Puerto Rico’s roast meats

There’s plenty here in Puerto Rico for vegetarians to love. Pescatarians too. But carnivores are especially in luck!

This photo shows how a number of restaurants and roadside stands roast meat. From the left, you can see sausage, blood sausage (known in these parts as morcilla), pork shoulder (pernil), chicken, and pork ribs. The meat gets displayed behind a window or showcase, sometimes while it’s being roasted, sometimes when it’s just being kept nice and warm.

Roast meat under heat lamps

This is Bebo’s BBQ near the San Juan international airport. It’s open 24 hours, if you’re ever in San Juan with a 3am craving.

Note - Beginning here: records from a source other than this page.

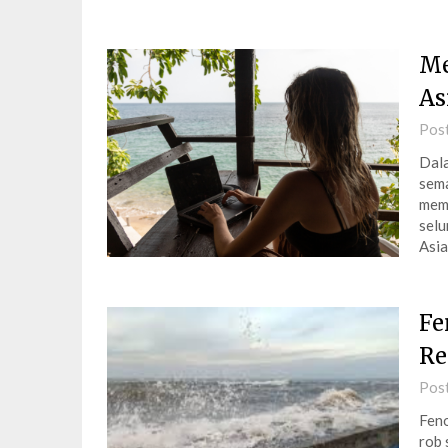
Me
As
Pos
Dala
sema
mema
selu
Asia
Fe
Re
Pos
Feno
rob 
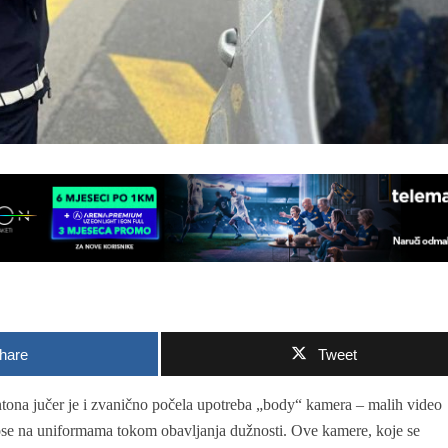
hare
Tweet
ona jučer je i zvanično počela upotreba „body“ kamera – malih video
 nose na uniformama tokom obavljanja dužnosti. Ove kamere, koje se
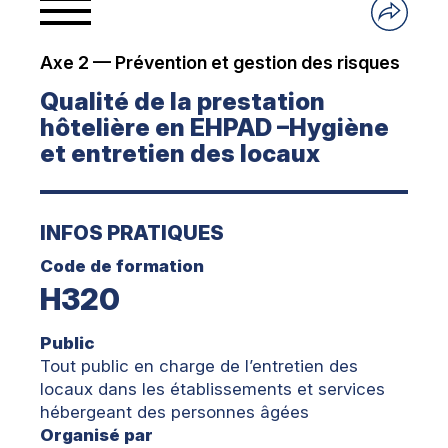
Axe 2 — Prévention et gestion des risques
Qualité de la prestation
hôtelière en EHPAD –Hygiène
et entretien des locaux
INFOS PRATIQUES
Code de formation
H320
Public
Tout public en charge de l’entretien des
locaux dans les établissements et services
hébergeant des personnes âgées
Organisé par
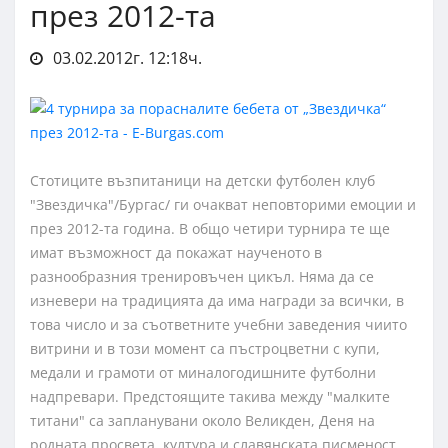
през 2012-та
03.02.2012г. 12:18ч.
Стотиците възпитаници на детски футболен клуб
"Звездичка"/Бургас/ ги очакват неповторими емоции и
през 2012-та година. В общо четири турнира те ще
имат възможност да покажат наученото в
разнообразния тренировъчен цикъл. Няма да се
изневери на традицията да има награди за всички, в
това число и за съответните учебни заведения чиито
витрини и в този момент са пъстроцветни с купи,
медали и грамоти от миналогодишните футболни
надпревари. Предстоящите такива между "малките
титани" са запланувани около Великден, Деня на
родната просвета, култура и славянската писменост,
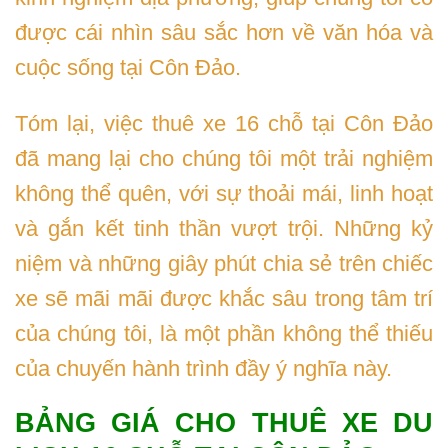
được cái nhìn sâu sắc hơn về văn hóa và
cuộc sống tại Côn Đảo.
Tóm lại, việc thuê xe 16 chỗ tại Côn Đảo
đã mang lại cho chúng tôi một trải nghiệm
không thể quên, với sự thoải mái, linh hoạt
và gắn kết tinh thần vượt trội. Những kỷ
niệm và những giây phút chia sẻ trên chiếc
xe sẽ mãi mãi được khắc sâu trong tâm trí
của chúng tôi, là một phần không thể thiếu
của chuyến hành trình đầy ý nghĩa này.
BẢNG GIÁ CHO THUÊ XE DU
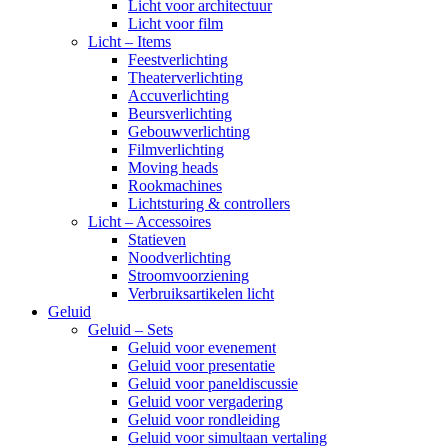
Licht voor architectuur
Licht voor film
Licht – Items
Feestverlichting
Theaterverlichting
Accuverlichting
Beursverlichting
Gebouwverlichting
Filmverlichting
Moving heads
Rookmachines
Lichtsturing & controllers
Licht – Accessoires
Statieven
Noodverlichting
Stroomvoorziening
Verbruiksartikelen licht
Geluid
Geluid – Sets
Geluid voor evenement
Geluid voor presentatie
Geluid voor paneldiscussie
Geluid voor vergadering
Geluid voor rondleiding
Geluid voor simultaan vertaling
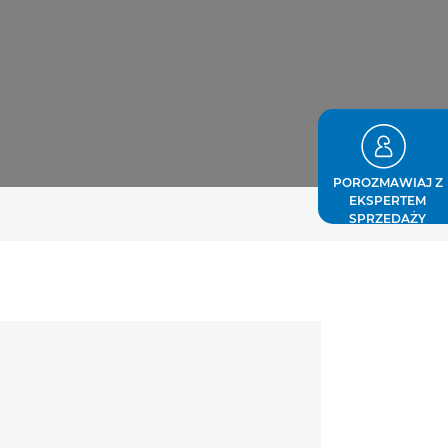
POROZMAWIAJ Z
EKSPERTEM
SPRZEDAŻY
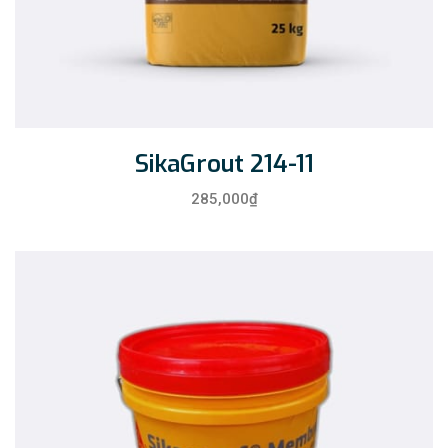
SikaGrout 214-11
285,000
₫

Some of these BBQ-ish restaurants specialize in lechón, or roast suckling pig. They’re called lechoneras. The pig is roasted on a spit, then chopped into pieces with a machete and served by the pound. Some lechoneras also serve a turkey version called pavochón.

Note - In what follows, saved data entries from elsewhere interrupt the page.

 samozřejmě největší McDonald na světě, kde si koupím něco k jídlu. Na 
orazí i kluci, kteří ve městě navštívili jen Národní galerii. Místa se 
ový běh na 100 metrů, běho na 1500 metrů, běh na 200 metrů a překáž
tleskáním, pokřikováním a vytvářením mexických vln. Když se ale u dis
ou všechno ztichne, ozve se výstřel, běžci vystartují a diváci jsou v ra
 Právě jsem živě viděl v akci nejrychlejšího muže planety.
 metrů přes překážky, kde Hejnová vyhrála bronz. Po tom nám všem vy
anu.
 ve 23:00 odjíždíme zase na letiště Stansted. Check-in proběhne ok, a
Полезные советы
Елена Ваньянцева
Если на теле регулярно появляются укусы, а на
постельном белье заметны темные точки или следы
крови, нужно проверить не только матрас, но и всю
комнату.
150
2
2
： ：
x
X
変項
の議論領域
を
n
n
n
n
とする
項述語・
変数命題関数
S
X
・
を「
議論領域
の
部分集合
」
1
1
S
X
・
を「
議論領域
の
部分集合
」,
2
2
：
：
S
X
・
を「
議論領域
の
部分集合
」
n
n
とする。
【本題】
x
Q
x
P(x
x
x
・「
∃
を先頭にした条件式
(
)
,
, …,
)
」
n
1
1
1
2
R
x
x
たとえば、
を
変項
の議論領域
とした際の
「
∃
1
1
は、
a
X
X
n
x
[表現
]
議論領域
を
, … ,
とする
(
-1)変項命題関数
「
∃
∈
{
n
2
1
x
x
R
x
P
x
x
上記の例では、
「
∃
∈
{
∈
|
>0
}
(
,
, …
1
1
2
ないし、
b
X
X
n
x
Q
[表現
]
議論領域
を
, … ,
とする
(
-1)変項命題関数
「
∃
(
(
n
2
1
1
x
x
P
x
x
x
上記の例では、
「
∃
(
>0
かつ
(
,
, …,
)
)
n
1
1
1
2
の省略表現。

While the meat at these places is the main attraction, some of my tour members have said the side dishes are every bit as good. Standard sides include:

  • arroz con gandules (rice with pigeon peas) – note that these are not like green peas, they’re meatier like beans
  • amarillos (sweet plantains)
  • tostones (discs of savory green plantain fried, then mashed flat into discs)
  • batatas (the local variety of sweet potatos, light yellowish in color)
A to-go container of roast pork

I got a to-go order of lechon, rice with pigeon peas, and an amarillo or sweet plantain. The beautiful shiny thing on the left is a chicharron, or a piece of pork skin, which browns up that way as the pig is roasted. Some people consider that the best part.

Vegetarian warning – if it would bother you to be around a big spit pig, you should not visit Guavate, or probably any lechonera anywhere. They display the pigs in the front window, as a rule. Here’s what it looks like:

A suckling pig roasts on a spit

I don’t consider this the most appetizing sight. I’m used to a bigger disconnect between the meat I’m eating and the animal it came from.

NB: Special thanks to Charles Drabkin, who inspired me to visit Guavate for the first time. He’s a genius.